Sin embargo la influencia de Laforgue ha sido notada por poetas de la talla de Elliot, Pound, Crane, Michaux… Se trata, no es exageración, de un maestro. Y si es posible que no llegue a la altura (digamos representatividad) de algunos de sus coetáneos no lo es menos que la suya es una de esas obras inspiradoras, que mueven a escritura: rica en sugerencias, soluciones apreciables e ideas originales.
El traductor de El sollozo de la tierra, Luis Martínez de Merlo (que en un par de ocasiones se arriesga quizá más de lo preciso, pero que siempre consigue transmitirnos lo importante de forma irreprochable), advierte en su presentación que no son éstos los poemas que impresionaron tanto a otros grandes poetas, y es cierto: se trata de los primeros poemas de Laforgue, una colección que nunca se animó a publicar en vida, pero que nunca dejó de corregir y retocar. Son textos tamizados por un decadentismo del que no acaban de desprenderse a pesar de ese proceso de reescritura, pero que al mismo tiempo trasmiten ya todos los síntomas de la poesía posterior del poeta.

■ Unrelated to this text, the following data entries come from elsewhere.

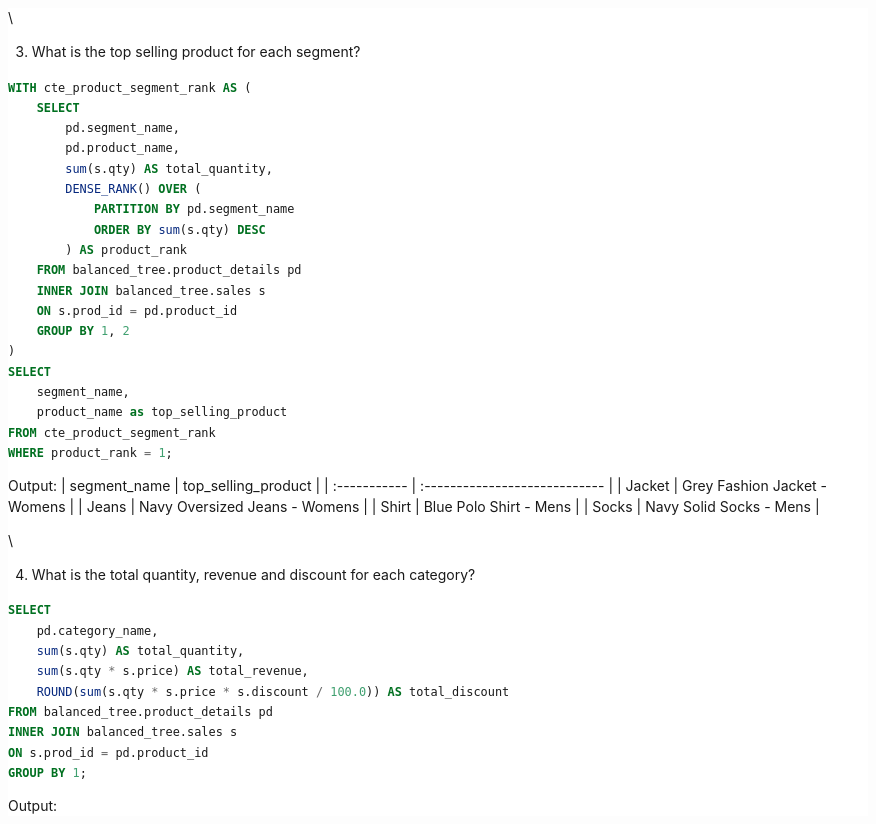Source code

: 
\


3. What is the top selling product for each segment?

``` sql
WITH cte_product_segment_rank AS (
	SELECT
		pd.segment_name,
		pd.product_name,
		sum(s.qty) AS total_quantity,
		DENSE_RANK() OVER (
			PARTITION BY pd.segment_name
			ORDER BY sum(s.qty) DESC
		) AS product_rank
	FROM balanced_tree.product_details pd
	INNER JOIN balanced_tree.sales s
	ON s.prod_id = pd.product_id
	GROUP BY 1, 2
)
SELECT
	segment_name,
	product_name as top_selling_product
FROM cte_product_segment_rank
WHERE product_rank = 1;
```

Output:
| segment_name | top_selling_product           |
| :----------- | :---------------------------- |
| Jacket       | Grey Fashion Jacket - Womens  |
| Jeans        | Navy Oversized Jeans - Womens |
| Shirt        | Blue Polo Shirt - Mens        |
| Socks        | Navy Solid Socks - Mens       |

\

4. What is the total quantity, revenue and discount for each category?

```sql
SELECT
	pd.category_name,
	sum(s.qty) AS total_quantity,
	sum(s.qty * s.price) AS total_revenue,
	ROUND(sum(s.qty * s.price * s.discount / 100.0)) AS total_discount
FROM balanced_tree.product_details pd
INNER JOIN balanced_tree.sales s
ON s.prod_id = pd.product_id
GROUP BY 1;

```
Output:
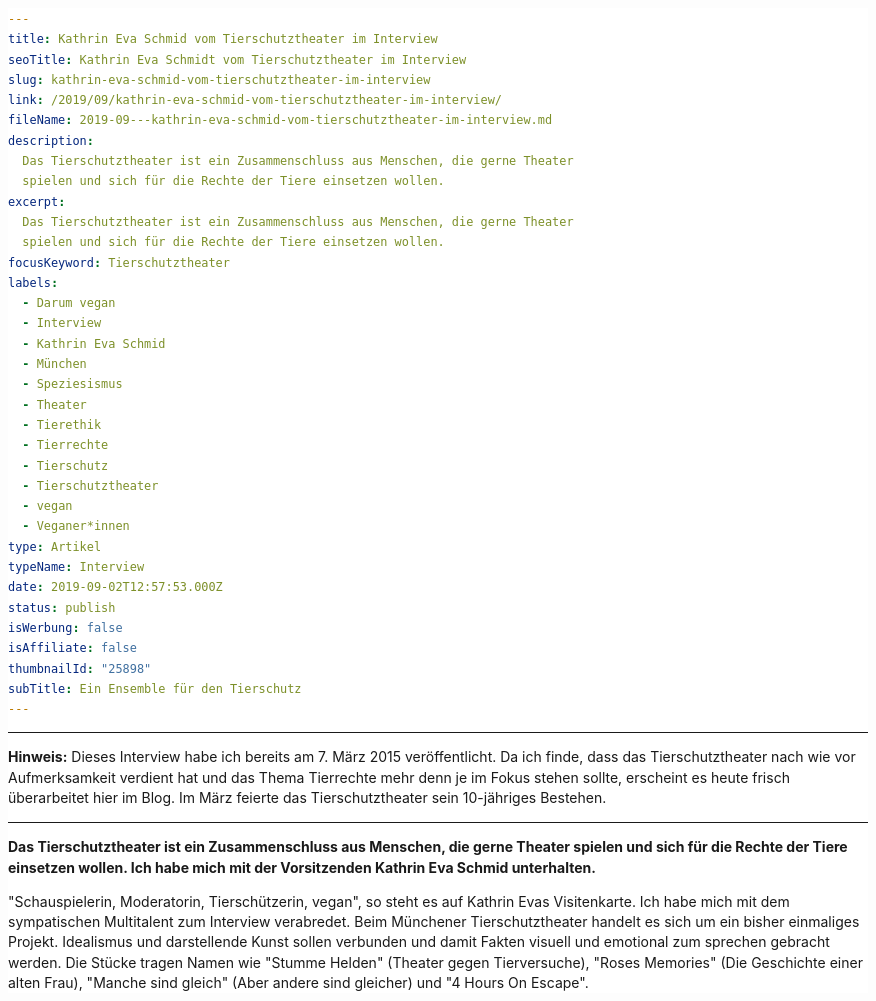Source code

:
 ```yaml
---
title: Kathrin Eva Schmid vom Tierschutztheater im Interview
seoTitle: Kathrin Eva Schmidt vom Tierschutztheater im Interview
slug: kathrin-eva-schmid-vom-tierschutztheater-im-interview
link: /2019/09/kathrin-eva-schmid-vom-tierschutztheater-im-interview/
fileName: 2019-09---kathrin-eva-schmid-vom-tierschutztheater-im-interview.md
description:
  Das Tierschutztheater ist ein Zusammenschluss aus Menschen, die gerne Theater
  spielen und sich für die Rechte der Tiere einsetzen wollen.
excerpt:
  Das Tierschutztheater ist ein Zusammenschluss aus Menschen, die gerne Theater
  spielen und sich für die Rechte der Tiere einsetzen wollen.
focusKeyword: Tierschutztheater
labels:
  - Darum vegan
  - Interview
  - Kathrin Eva Schmid
  - München
  - Speziesismus
  - Theater
  - Tierethik
  - Tierrechte
  - Tierschutz
  - Tierschutztheater
  - vegan
  - Veganer*innen
type: Artikel
typeName: Interview
date: 2019-09-02T12:57:53.000Z
status: publish
isWerbung: false
isAffiliate: false
thumbnailId: "25898"
subTitle: Ein Ensemble für den Tierschutz
---
```


<hr />

<strong>Hinweis:</strong> Dieses Interview habe ich bereits am 7. März 2015
veröffentlicht. Da ich finde, dass das Tierschutztheater nach wie vor
Aufmerksamkeit verdient hat und das Thema Tierrechte mehr denn je im Fokus
stehen sollte, erscheint es heute frisch überarbeitet hier im Blog. Im März
feierte das Tierschutztheater sein 10-jähriges Bestehen.

<hr />

<strong>Das Tierschutztheater ist ein Zusammenschluss aus Menschen, die gerne
Theater spielen und sich für die Rechte der Tiere einsetzen wollen. Ich habe
mich mit der Vorsitzenden Kathrin Eva Schmid unterhalten.</strong>

"Schauspielerin, Moderatorin, Tierschützerin, vegan", so steht es auf Kathrin
Evas Visitenkarte. Ich habe mich mit dem sympatischen Multitalent zum Interview
verabredet. Beim Münchener Tierschutztheater handelt es sich um ein bisher
einmaliges Projekt. Idealismus und darstellende Kunst sollen verbunden und damit
Fakten visuell und emotional zum sprechen gebracht werden. Die Stücke tragen
Namen wie "Stumme Helden" (Theater gegen Tierversuche), "Roses Memories" (Die
Geschichte einer alten Frau), "Manche sind gleich" (Aber andere sind gleicher)
und "4 Hours On Escape".
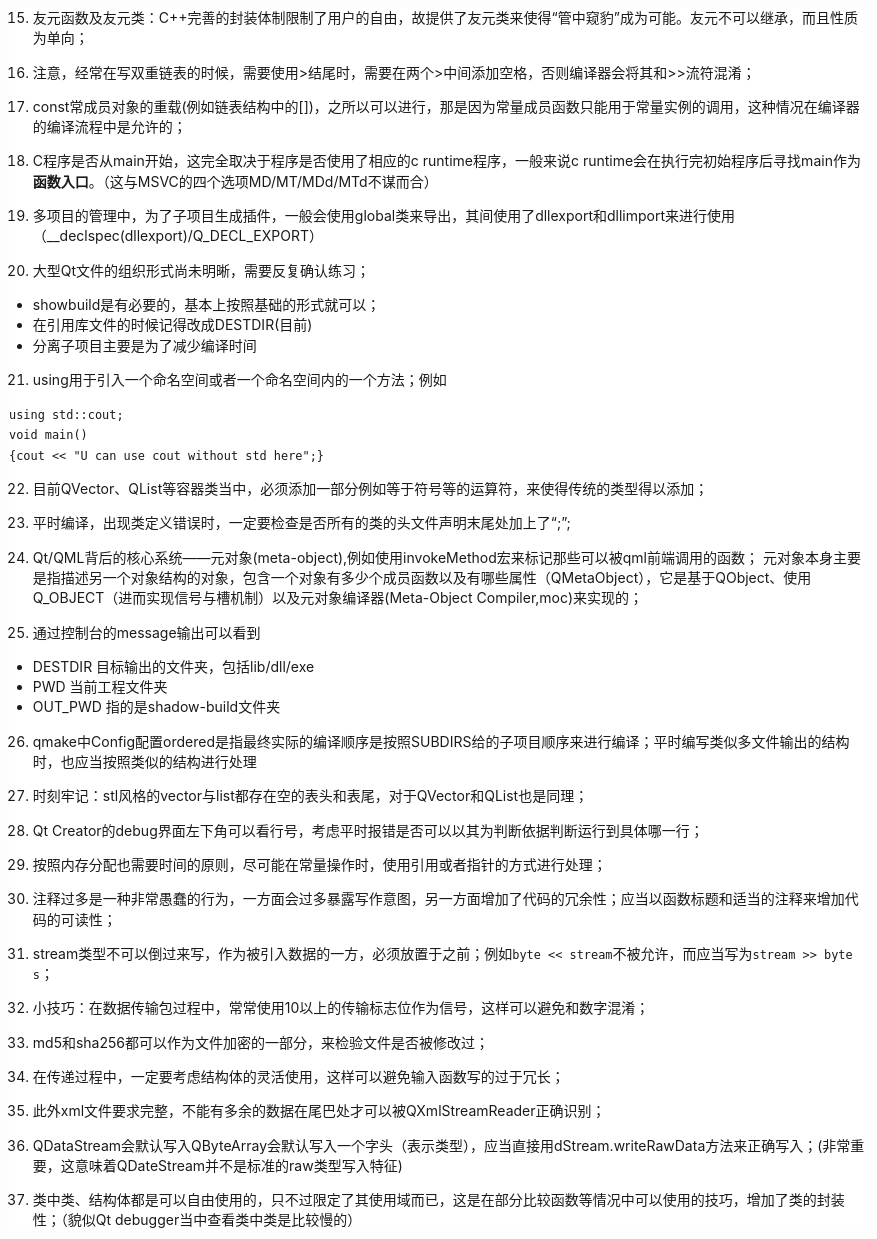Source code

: 15. 友元函数及友元类：C++完善的封装体制限制了用户的自由，故提供了友元类来使得“管中窥豹”成为可能。友元不可以继承，而且性质为单向；

16. 注意，经常在写双重链表的时候，需要使用>结尾时，需要在两个>中间添加空格，否则编译器会将其和>>流符混淆；

17. const常成员对象的重载(例如链表结构中的[])，之所以可以进行，那是因为常量成员函数只能用于常量实例的调用，这种情况在编译器的编译流程中是允许的；

18. C程序是否从main开始，这完全取决于程序是否使用了相应的c runtime程序，一般来说c runtime会在执行完初始程序后寻找main作为**函数入口**。（这与MSVC的四个选项MD/MT/MDd/MTd不谋而合）

19. 多项目的管理中，为了子项目生成插件，一般会使用global类来导出，其间使用了dllexport和dllimport来进行使用（__declspec(dllexport)/Q_DECL_EXPORT）

20. 大型Qt文件的组织形式尚未明晰，需要反复确认练习；
- showbuild是有必要的，基本上按照基础的形式就可以；
- 在引用库文件的时候记得改成DESTDIR(目前)
- 分离子项目主要是为了减少编译时间

21. using用于引入一个命名空间或者一个命名空间内的一个方法；例如
```
using std::cout;
void main()
{cout << "U can use cout without std here";}
```

22. 目前QVector、QList等容器类当中，必须添加一部分例如等于符号等的运算符，来使得传统的类型得以添加；

23. 平时编译，出现类定义错误时，一定要检查是否所有的类的头文件声明末尾处加上了“;”;

24. Qt/QML背后的核心系统——元对象(meta-object),例如使用invokeMethod宏来标记那些可以被qml前端调用的函数；
元对象本身主要是指描述另一个对象结构的对象，包含一个对象有多少个成员函数以及有哪些属性（QMetaObject），它是基于QObject、使用Q_OBJECT（进而实现信号与槽机制）以及元对象编译器(Meta-Object Compiler,moc)来实现的；

25. 通过控制台的message输出可以看到
- DESTDIR 目标输出的文件夹，包括lib/dll/exe
- PWD 当前工程文件夹
- OUT_PWD 指的是shadow-build文件夹

26. qmake中Config配置ordered是指最终实际的编译顺序是按照SUBDIRS给的子项目顺序来进行编译；平时编写类似多文件输出的结构时，也应当按照类似的结构进行处理

27. 时刻牢记：stl风格的vector与list都存在空的表头和表尾，对于QVector和QList也是同理；

28. Qt Creator的debug界面左下角可以看行号，考虑平时报错是否可以以其为判断依据判断运行到具体哪一行；

29. 按照内存分配也需要时间的原则，尽可能在常量操作时，使用引用或者指针的方式进行处理；

30. 注释过多是一种非常愚蠢的行为，一方面会过多暴露写作意图，另一方面增加了代码的冗余性；应当以函数标题和适当的注释来增加代码的可读性；

31. stream类型不可以倒过来写，作为被引入数据的一方，必须放置于之前；例如```byte << stream```不被允许，而应当写为``stream >> bytes``；

32. 小技巧：在数据传输包过程中，常常使用10以上的传输标志位作为信号，这样可以避免和数字混淆；

33. md5和sha256都可以作为文件加密的一部分，来检验文件是否被修改过；

34. 在传递过程中，一定要考虑结构体的灵活使用，这样可以避免输入函数写的过于冗长；

35. 此外xml文件要求完整，不能有多余的数据在尾巴处才可以被QXmlStreamReader正确识别；

36. QDataStream会默认写入QByteArray会默认写入一个字头（表示类型），应当直接用dStream.writeRawData方法来正确写入；(非常重要，这意味着QDateStream并不是标准的raw类型写入特征)

37. 类中类、结构体都是可以自由使用的，只不过限定了其使用域而已，这是在部分比较函数等情况中可以使用的技巧，增加了类的封装性；（貌似Qt debugger当中查看类中类是比较慢的）
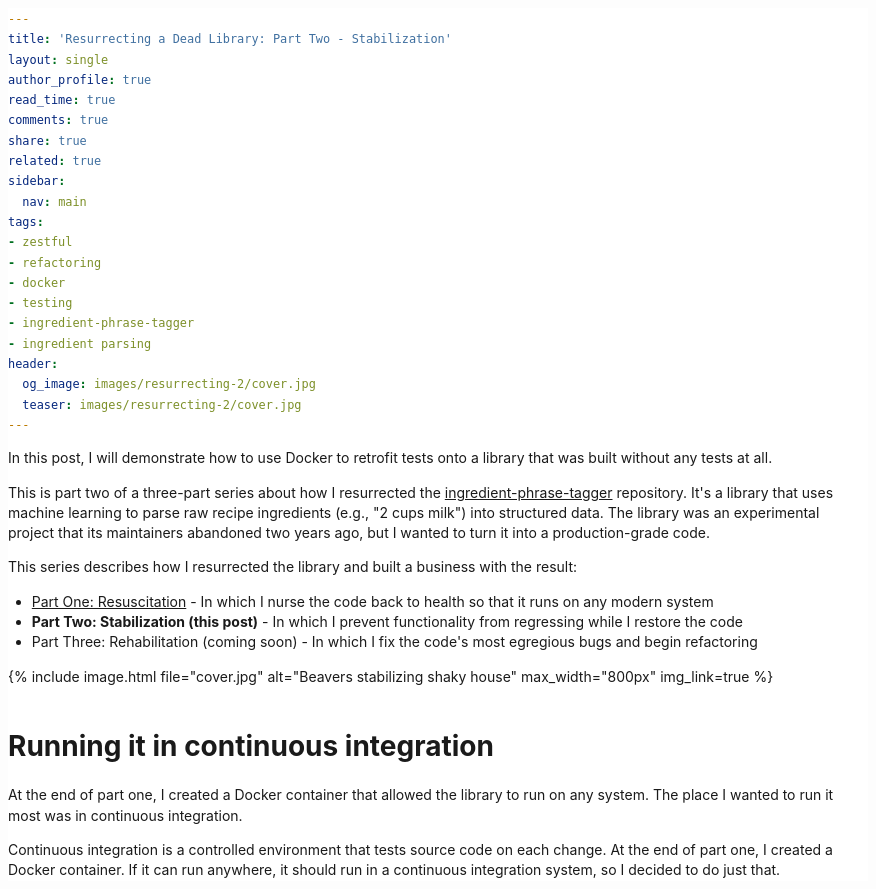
 ```yaml
---
title: 'Resurrecting a Dead Library: Part Two - Stabilization'
layout: single
author_profile: true
read_time: true
comments: true
share: true
related: true
sidebar:
  nav: main
tags:
- zestful
- refactoring
- docker
- testing
- ingredient-phrase-tagger
- ingredient parsing
header:
  og_image: images/resurrecting-2/cover.jpg
  teaser: images/resurrecting-2/cover.jpg
---
```


In this post, I will demonstrate how to use Docker to retrofit tests onto a library that was built without any tests at all.

This is part two of a three-part series about how I resurrected the [ingredient-phrase-tagger](https://github.com/NYTimes/ingredient-phrase-tagger) repository. It's a library that uses machine learning to parse raw recipe ingredients (e.g., "2 cups milk") into structured data. The library was an experimental project that its maintainers abandoned two years ago, but I wanted to turn it into a production-grade code.

This series describes how I resurrected the library and built a business with the result:

* [Part One: Resuscitation](/resurrecting-1/) - In which I nurse the code back to health so that it runs on any modern system
* **Part Two: Stabilization (this post)** - In which I prevent functionality from regressing while I restore the code
* Part Three: Rehabilitation (coming soon) - In which I fix the code's most egregious bugs and begin refactoring

{% include image.html file="cover.jpg" alt="Beavers stabilizing shaky house" max_width="800px" img_link=true %}

# Running it in continuous integration

At the end of part one, I created a Docker container that allowed the library to run on any system. The place I wanted to run it most was in continuous integration.

Continuous integration is a controlled environment that tests source code on each change. At the end of part one, I created a Docker container. If it can run anywhere, it should run in a continuous integration system, so I decided to do just that.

Su comportamiento está muy lejos de ser el del joven Rimbaud (fue más bien un hombre tímido), pero a ratos parece compartir con él algo más que una época asombrada por sus excesos y ensombrecida por sus fiebres (y que muy probablemente pertenezca a la angustia del adolescente que enfrenta el mundo desde deseos que le arrebatan, y con una honestidad que de una forma u otra llega incluso a ponerle en riesgo): “¡Haber juzgado al cielo! Y marcharse sin ruido”, dice en “Estupor”. El poema termina:
Yo me iré a vivir lejos, solo, en alguna selva,
de África, bestia bruta, sometida la carne,
olvidaré el cerebro que me hicieron los siglos.
El clima de la sofisticada miseria de un París bullicioso y perturbador, su ignorancia del tiempo que lleva hacia la muerte, su esplín, muestran al poeta el mundo como un grano de polvo condenado al olvido. Hombres y mujeres no son entonces sino tristes y grotescas marionetas de sus propias pasiones: prostitutas, obreros, borrachos, poetas… todo podría resultar hoy demasiado tópico, demasiado fin de siglo, demasiado poético y hasta demasiado francés; y sin embargo esa mezcla de dioses, arte, miseria y fango que el joven Laforgue mira con rabia baudelaireana, mientras su espíritu enloquece ante un amor sin objeto, llega aún al lector, desde estas páginas, con sorprendente, con estimulante realidad.